Is the filing of the Annual and One-Time TMP Certifications a federal requirement or a Stanford requirement?
The TMP Certifications on their own are Stanford requirements. However, each of the relevant Federal export control regulations require that exporters determine licensing requirements for their shipments, transfers or hand-carries of tangible items and information that are subject to export control regulations. Stanford export Certifications serve to document the University's commitment to, and compliance with, export control regulations while demonstrating accountability for our export transactions during federal audits.
Why do we have to file a certification for qualifing exports of Stanford-owned or controlled laptops but not for our own personally-owned laptops or PDAs, even if we are traveling abroad?
Stanford is only requiring completion of the Annual TMP Certifications for Stanford-owned or controlled laptops, PDAs, cell phones, and digital storage devices used in conducting Stanford business because the TMP license exception only applies to equipment owned or controlled by the "exporter." An exporter is defined as "The person in the United States who has the authority of a principal party in interest to determine and control the sending of items out of the United States." Stanford University is thus the exporter (principal party in interest) of the laptops, PDAs, cell phones and digital storage devices under its ownership or custodianship. Furthermore, the University has a direct responsibility to monitor the disposition and use of such equipment.

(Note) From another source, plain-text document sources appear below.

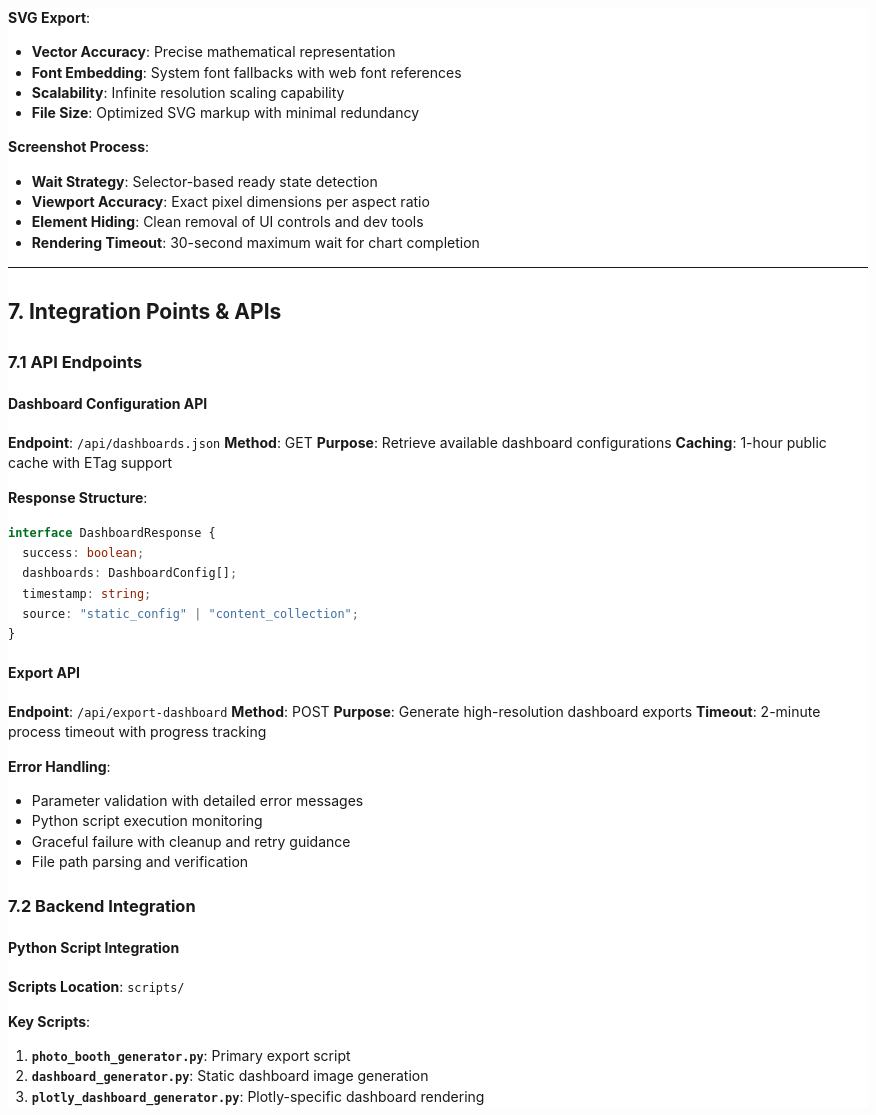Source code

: **SVG Export**:
- **Vector Accuracy**: Precise mathematical representation
- **Font Embedding**: System font fallbacks with web font references
- **Scalability**: Infinite resolution scaling capability
- **File Size**: Optimized SVG markup with minimal redundancy

**Screenshot Process**:
- **Wait Strategy**: Selector-based ready state detection
- **Viewport Accuracy**: Exact pixel dimensions per aspect ratio
- **Element Hiding**: Clean removal of UI controls and dev tools
- **Rendering Timeout**: 30-second maximum wait for chart completion

---

## 7. Integration Points & APIs

### 7.1 API Endpoints

#### Dashboard Configuration API
**Endpoint**: `/api/dashboards.json`
**Method**: GET
**Purpose**: Retrieve available dashboard configurations
**Caching**: 1-hour public cache with ETag support

**Response Structure**:
```typescript
interface DashboardResponse {
  success: boolean;
  dashboards: DashboardConfig[];
  timestamp: string;
  source: "static_config" | "content_collection";
}
```

#### Export API
**Endpoint**: `/api/export-dashboard`
**Method**: POST
**Purpose**: Generate high-resolution dashboard exports
**Timeout**: 2-minute process timeout with progress tracking

**Error Handling**:
- Parameter validation with detailed error messages
- Python script execution monitoring
- Graceful failure with cleanup and retry guidance
- File path parsing and verification

### 7.2 Backend Integration

#### Python Script Integration
**Scripts Location**: `scripts/`

**Key Scripts**:
1. **`photo_booth_generator.py`**: Primary export script
2. **`dashboard_generator.py`**: Static dashboard image generation
3. **`plotly_dashboard_generator.py`**: Plotly-specific dashboard rendering
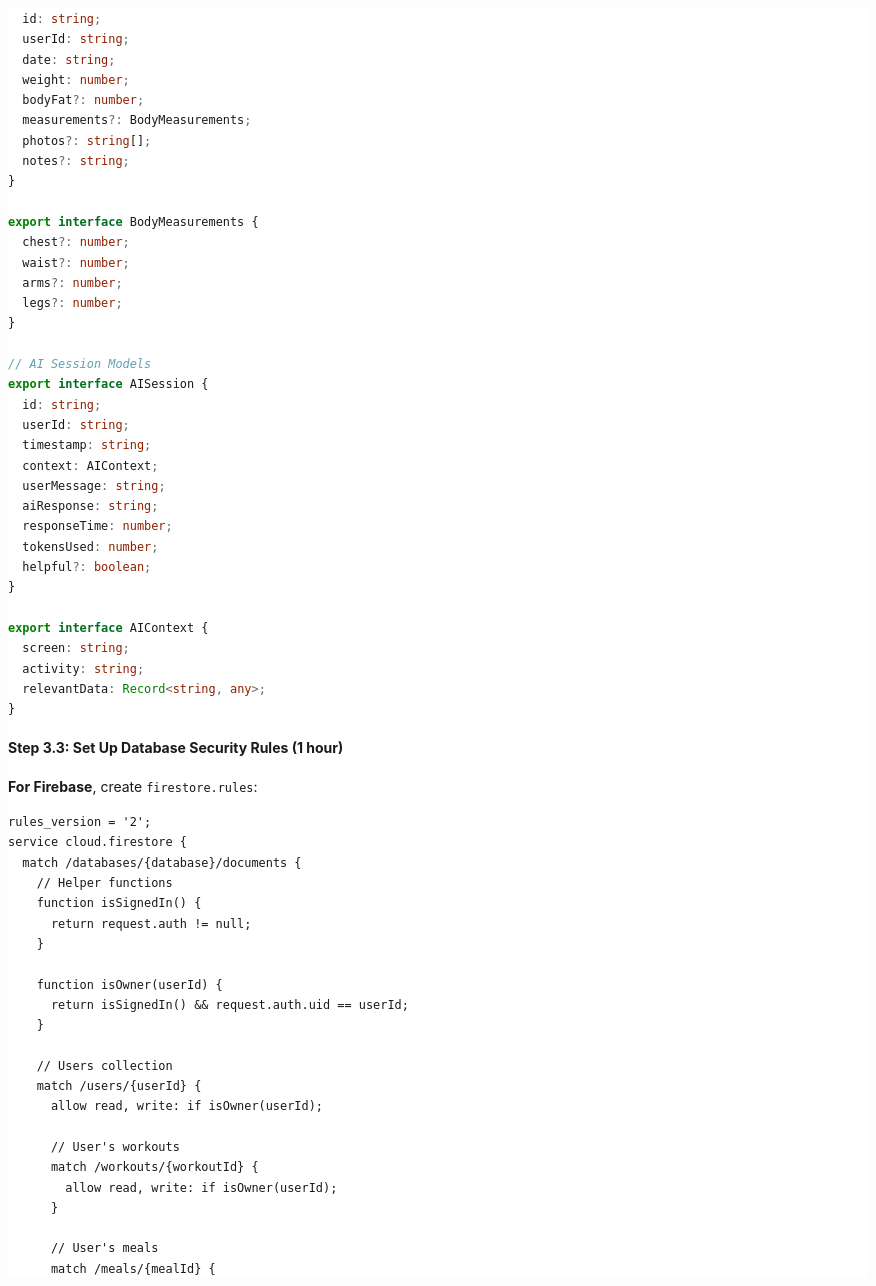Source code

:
 ```typescript
  id: string;
  userId: string;
  date: string;
  weight: number;
  bodyFat?: number;
  measurements?: BodyMeasurements;
  photos?: string[];
  notes?: string;
}

export interface BodyMeasurements {
  chest?: number;
  waist?: number;
  arms?: number;
  legs?: number;
}

// AI Session Models
export interface AISession {
  id: string;
  userId: string;
  timestamp: string;
  context: AIContext;
  userMessage: string;
  aiResponse: string;
  responseTime: number;
  tokensUsed: number;
  helpful?: boolean;
}

export interface AIContext {
  screen: string;
  activity: string;
  relevantData: Record<string, any>;
}
```

#### Step 3.3: Set Up Database Security Rules (1 hour)

**For Firebase**, create `firestore.rules`:
```
rules_version = '2';
service cloud.firestore {
  match /databases/{database}/documents {
    // Helper functions
    function isSignedIn() {
      return request.auth != null;
    }

    function isOwner(userId) {
      return isSignedIn() && request.auth.uid == userId;
    }

    // Users collection
    match /users/{userId} {
      allow read, write: if isOwner(userId);

      // User's workouts
      match /workouts/{workoutId} {
        allow read, write: if isOwner(userId);
      }

      // User's meals
      match /meals/{mealId} {
```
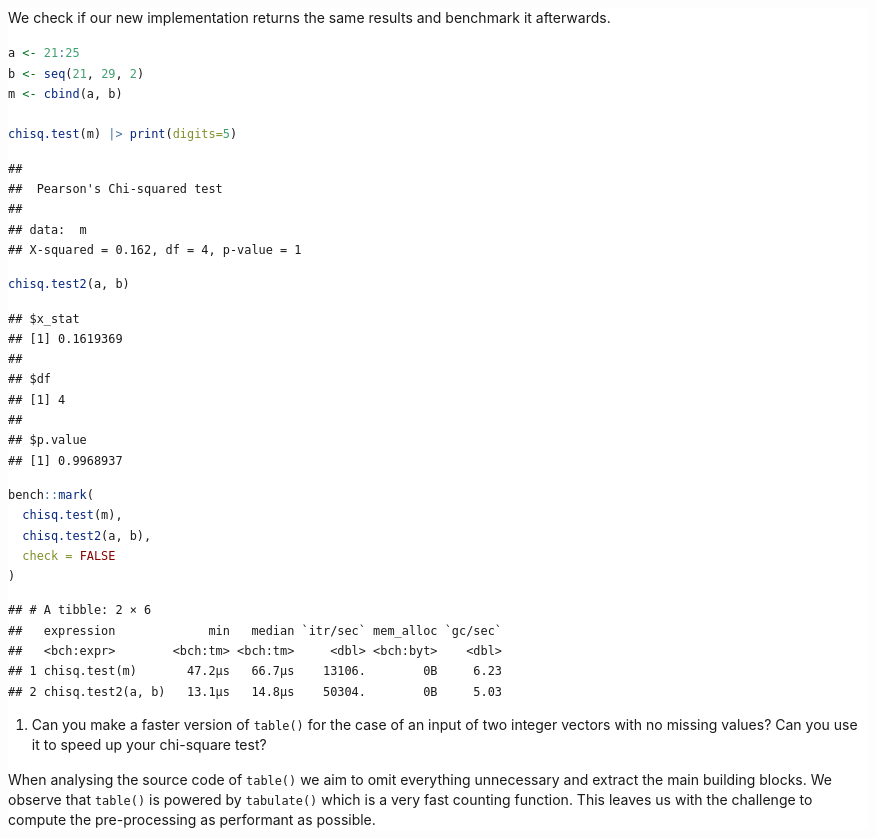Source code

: We check if our new implementation returns the same results and benchmark it afterwards.


```r
a <- 21:25
b <- seq(21, 29, 2)
m <- cbind(a, b)

chisq.test(m) |> print(digits=5)
```

```
## 
## 	Pearson's Chi-squared test
## 
## data:  m
## X-squared = 0.162, df = 4, p-value = 1
```

```r
chisq.test2(a, b)
```

```
## $x_stat
## [1] 0.1619369
## 
## $df
## [1] 4
## 
## $p.value
## [1] 0.9968937
```

```r
bench::mark(
  chisq.test(m),
  chisq.test2(a, b),
  check = FALSE
)
```

```
## # A tibble: 2 × 6
##   expression             min   median `itr/sec` mem_alloc `gc/sec`
##   <bch:expr>        <bch:tm> <bch:tm>     <dbl> <bch:byt>    <dbl>
## 1 chisq.test(m)       47.2µs   66.7µs    13106.        0B     6.23
## 2 chisq.test2(a, b)   13.1µs   14.8µs    50304.        0B     5.03
```

1.  Can you make a faster version of `table()` for the case of an input of
    two integer vectors with no missing values? Can you use it to
    speed up your chi-square test?

When analysing the source code of `table()` we aim to omit everything unnecessary and extract the main building blocks. We observe that `table()` is powered by `tabulate()` which is a very fast counting function. This leaves us with the challenge to compute the pre-processing as performant as possible.
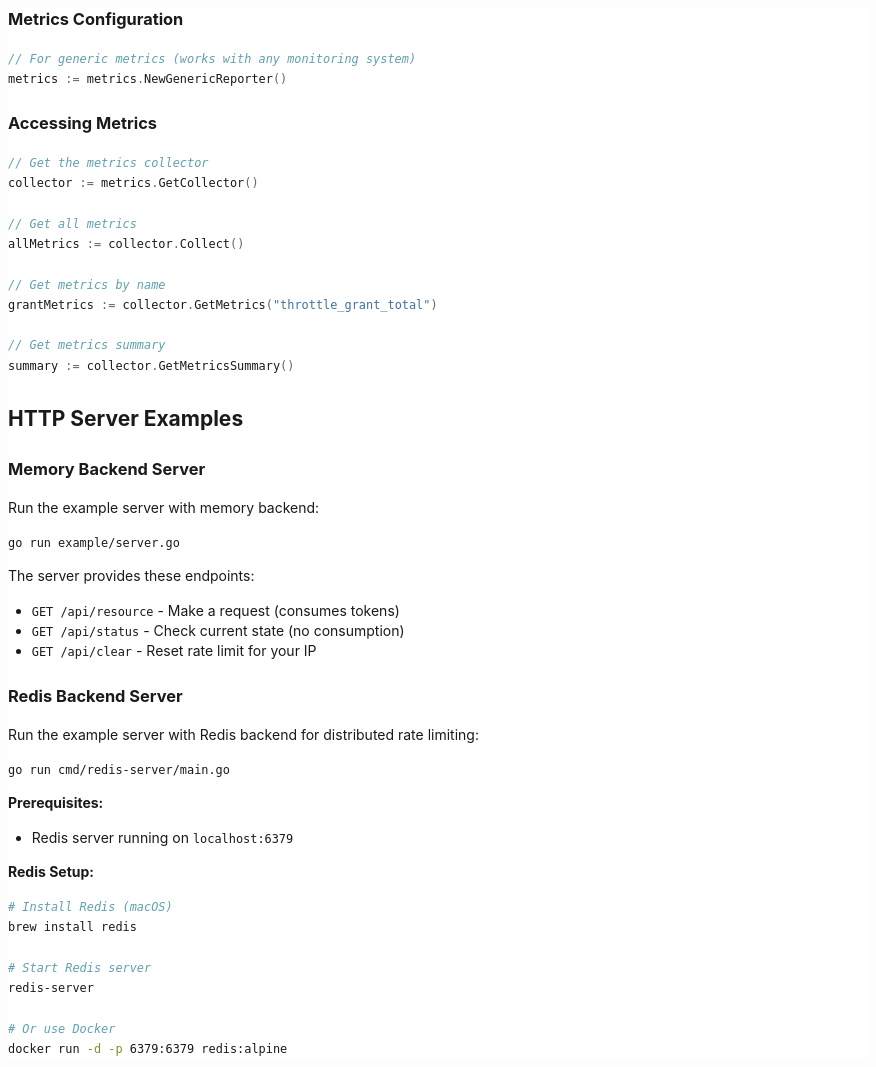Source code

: ### Metrics Configuration

```go
// For generic metrics (works with any monitoring system)
metrics := metrics.NewGenericReporter()
```

### Accessing Metrics

```go
// Get the metrics collector
collector := metrics.GetCollector()

// Get all metrics
allMetrics := collector.Collect()

// Get metrics by name
grantMetrics := collector.GetMetrics("throttle_grant_total")

// Get metrics summary
summary := collector.GetMetricsSummary()
```

## HTTP Server Examples

### Memory Backend Server

Run the example server with memory backend:

```bash
go run example/server.go
```

The server provides these endpoints:

- `GET /api/resource` - Make a request (consumes tokens)
- `GET /api/status` - Check current state (no consumption)
- `GET /api/clear` - Reset rate limit for your IP

### Redis Backend Server

Run the example server with Redis backend for distributed rate limiting:

```bash
go run cmd/redis-server/main.go
```

**Prerequisites:**
- Redis server running on `localhost:6379`

**Redis Setup:**
```bash
# Install Redis (macOS)
brew install redis

# Start Redis server
redis-server

# Or use Docker
docker run -d -p 6379:6379 redis:alpine
```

A License Exception BAG is available for dual use exports of personally-owned items. Individals should consult Part 740.14 of the EAR to determine applicability.
I am a Stanford researcher with a Stanford-owned laptop. Do I have to carry the Annual TMP Certification with me when I travel?
No. The Annual TMP Certification is a Stanford recordkeeping document. It is not a travel document and may not carry authority with US Customs and Border Protection (CPB) agents upon departure or arrival. Individuals may wish to take a copy if they feel more comfortable doing so.
I travel frequently. Do I need to review the Property Export Control Checklist and complete the Annual TMP Certification fill each time I leave the US?
No. I you qualify, you may complete the Annual TMP Certification once each 12 month period to say that you understand the requirements and will follow them whenever you travel overseas.
I've recently acquired a new laptop/PDA/cell phone/digital device, but I've already completed an Annual TMP form for qualifying exports within the past year. Do I have to sign a new form?
Yes, you must complete a separate Annual TMP form for the newly-acquired equipment. Each piece of equipment must be certified with identifying information if available (barcode, serial number, etc.). The good news is that the 12-month clock begins anew at the time of submission. Note that previously TMP-certified equipment continues to be covered until the anniversary date of the original submission.